Stress has undeniable impact on all human functioning and public health. Not enough is being done to infuse knowledge and understanding into the emotional maelstrom created by chronic stress (Sefton, 2014). Healthy coping and productivity breaks down when uncontrolled stress occurs over and over. According to Leo Polizoti, Ph.D., the primary author of the Police Chief’s Guide to Mental Illness and Mental Health Emergencies stress can lead to a breakdown in adaptive coping. “Learned resilience can be taught and leads to reduced stress and psychological hardiness rather than psychological weariness. Psychological weariness is a drain on LEO coping and adaptation to job-related stress and the efficiency for handling everyday calls for service. As the demand for police service becomes more complex, officers must adapt their physical and emotional preparation for service or risk premature career burnout” according to Polizoti. Resilience and career satisfaction are important components of law enforcement and individual officer training, behavior and longevity. Positive resilience will reduce officer burnout.
In its absence police officers and their agencies are at greater risk for conflict both internally and with the general public in the form of civilian complaints of police officer misconduct.
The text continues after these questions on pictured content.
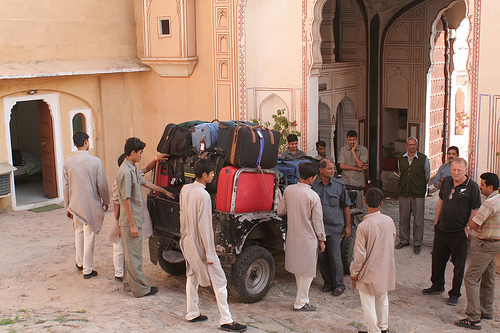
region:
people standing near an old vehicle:
[70, 106, 497, 329]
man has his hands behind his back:
[394, 138, 429, 253]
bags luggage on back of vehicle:
[219, 116, 280, 217]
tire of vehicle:
[232, 240, 272, 303]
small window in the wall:
[156, 17, 173, 37]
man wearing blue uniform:
[319, 154, 348, 299]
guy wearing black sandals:
[452, 316, 478, 327]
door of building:
[6, 98, 61, 210]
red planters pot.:
[379, 145, 399, 172]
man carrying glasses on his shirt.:
[446, 188, 456, 200]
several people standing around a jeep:
[13, 78, 471, 310]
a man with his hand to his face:
[341, 120, 371, 171]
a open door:
[25, 88, 56, 222]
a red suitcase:
[218, 168, 274, 210]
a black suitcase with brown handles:
[225, 121, 288, 166]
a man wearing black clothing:
[426, 155, 476, 282]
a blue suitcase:
[185, 115, 222, 153]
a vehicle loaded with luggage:
[135, 109, 298, 230]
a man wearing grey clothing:
[325, 158, 343, 252]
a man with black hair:
[185, 154, 216, 188]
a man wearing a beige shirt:
[64, 132, 110, 279]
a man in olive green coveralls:
[114, 135, 174, 297]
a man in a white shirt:
[176, 159, 246, 331]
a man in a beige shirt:
[277, 163, 327, 314]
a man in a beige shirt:
[350, 187, 397, 331]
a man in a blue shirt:
[311, 158, 353, 295]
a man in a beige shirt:
[455, 171, 499, 328]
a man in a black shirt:
[421, 158, 481, 305]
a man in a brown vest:
[395, 138, 431, 253]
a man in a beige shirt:
[339, 128, 369, 214]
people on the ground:
[61, 92, 353, 312]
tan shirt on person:
[351, 215, 386, 278]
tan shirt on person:
[260, 199, 327, 243]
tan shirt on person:
[171, 182, 205, 254]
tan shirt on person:
[57, 162, 92, 196]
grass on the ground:
[32, 313, 72, 328]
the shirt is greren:
[390, 169, 421, 191]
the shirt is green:
[112, 172, 142, 184]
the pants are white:
[213, 300, 231, 308]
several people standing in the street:
[37, 85, 499, 320]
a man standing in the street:
[54, 125, 114, 291]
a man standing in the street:
[113, 133, 160, 301]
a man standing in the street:
[175, 156, 250, 330]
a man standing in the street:
[276, 159, 330, 317]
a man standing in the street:
[347, 186, 399, 330]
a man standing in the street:
[463, 170, 498, 330]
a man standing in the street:
[418, 156, 477, 310]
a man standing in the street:
[392, 130, 433, 255]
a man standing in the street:
[335, 125, 370, 194]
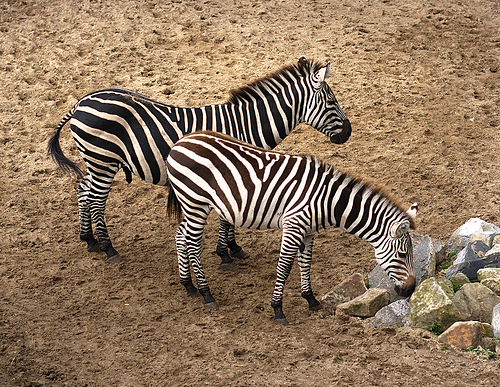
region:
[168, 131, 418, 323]
An brown and white zebra smelling rocks.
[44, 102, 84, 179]
A black and white tail of a black and white zebra.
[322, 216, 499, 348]
A pile of rocks a zebra is smelling.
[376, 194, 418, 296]
Head of a brown and white zebra.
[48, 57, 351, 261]
A black and white zebra.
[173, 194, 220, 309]
Set of back legs on a brown and white zebra.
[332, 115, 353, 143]
Black nose and mouth area of a black and white zebra.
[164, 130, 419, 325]
A brown and white zebra with it's head down.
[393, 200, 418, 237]
Two ears on a zebra's head that is mostly brown and white.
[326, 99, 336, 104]
Black eye on a dark black and white zebra.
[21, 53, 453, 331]
There are two zebras.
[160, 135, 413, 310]
The zebra is light black and white.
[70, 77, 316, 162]
The zebra is dark black and white.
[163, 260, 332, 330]
The feet are black.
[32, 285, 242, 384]
The ground is dirt covered.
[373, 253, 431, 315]
The zebra is smelling rocks.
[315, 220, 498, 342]
Rocks on the ground.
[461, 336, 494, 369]
Grass under a rock.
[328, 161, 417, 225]
The mane is brown.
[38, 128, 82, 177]
The tail is black.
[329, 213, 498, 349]
Pile of large rocks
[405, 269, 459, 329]
moss is growing on rocks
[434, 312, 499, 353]
rock colored like red clay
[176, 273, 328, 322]
hooves are all black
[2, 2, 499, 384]
ground covered in dried grass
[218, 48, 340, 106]
zebra mane is striped too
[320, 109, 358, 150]
zebra has a black nose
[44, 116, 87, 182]
long black hair on the tail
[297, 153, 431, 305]
zebra has head bent down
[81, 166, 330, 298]
narrower stripes are on the legs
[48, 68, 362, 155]
MALE ZEBRA STANDING IN DIRT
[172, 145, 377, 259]
ZEBRA STANDING IN DIRT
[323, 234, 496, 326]
PILE OF ROCKS ON RIGHT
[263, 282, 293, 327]
BLACK HOOF OF ZEBRA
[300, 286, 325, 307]
BLACK HOOF OF ZEBRA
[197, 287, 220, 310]
BLACK HOOF OF ZEBRA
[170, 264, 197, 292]
BLACK HOOF OF ZEBRA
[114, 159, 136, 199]
PENIS OF ZEBRA ON LEFT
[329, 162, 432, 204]
STIFF MANE ON ZEBRA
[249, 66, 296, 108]
STIFF MANE ON ZEBRA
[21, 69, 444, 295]
There are two zebras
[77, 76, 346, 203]
The zebras are white and black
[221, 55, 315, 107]
The zebra has a brown mane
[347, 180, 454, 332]
He is looking at the rocks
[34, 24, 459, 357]
They are standing in a field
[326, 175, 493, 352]
There is a pile of rocks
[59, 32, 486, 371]
there is no grass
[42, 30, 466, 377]
The ground is brown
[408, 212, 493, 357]
there are many kinds of rocks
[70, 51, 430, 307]
zebras next to each other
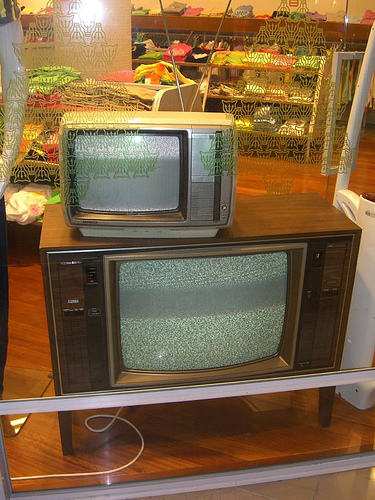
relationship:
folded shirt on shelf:
[183, 44, 212, 62] [132, 57, 322, 74]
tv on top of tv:
[63, 108, 236, 242] [40, 250, 357, 372]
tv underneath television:
[63, 108, 236, 242] [43, 189, 364, 460]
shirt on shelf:
[165, 40, 190, 62] [129, 48, 325, 78]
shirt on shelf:
[137, 50, 164, 60] [131, 49, 324, 73]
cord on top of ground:
[7, 412, 146, 478] [2, 125, 374, 498]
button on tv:
[219, 204, 228, 213] [53, 113, 208, 239]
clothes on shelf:
[61, 77, 161, 114] [0, 71, 207, 229]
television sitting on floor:
[95, 245, 307, 378] [100, 406, 330, 470]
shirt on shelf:
[309, 9, 330, 20] [128, 12, 374, 157]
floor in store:
[0, 150, 374, 488] [2, 3, 373, 498]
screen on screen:
[121, 254, 287, 367] [121, 254, 287, 367]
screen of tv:
[121, 254, 287, 367] [36, 190, 362, 457]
So in anticipation of my own decrease in internal homeostasis and elevated production of stress hormones, I will breath and adjust my thinking for a positive outcome and not be hurt by the buyer beware myth my topic may evoke. I will take a few moments to relax and breath slowly in anticipation of the quiescence it will bring and my belief in learned resilience.
“You can’t say that nothing can be done, because nothing will be done,” said Michael Sefton, a former Westbrook, Maine police officer who is a psychologist and former police sergeant in Massachusetts at the New Braintree Police Department.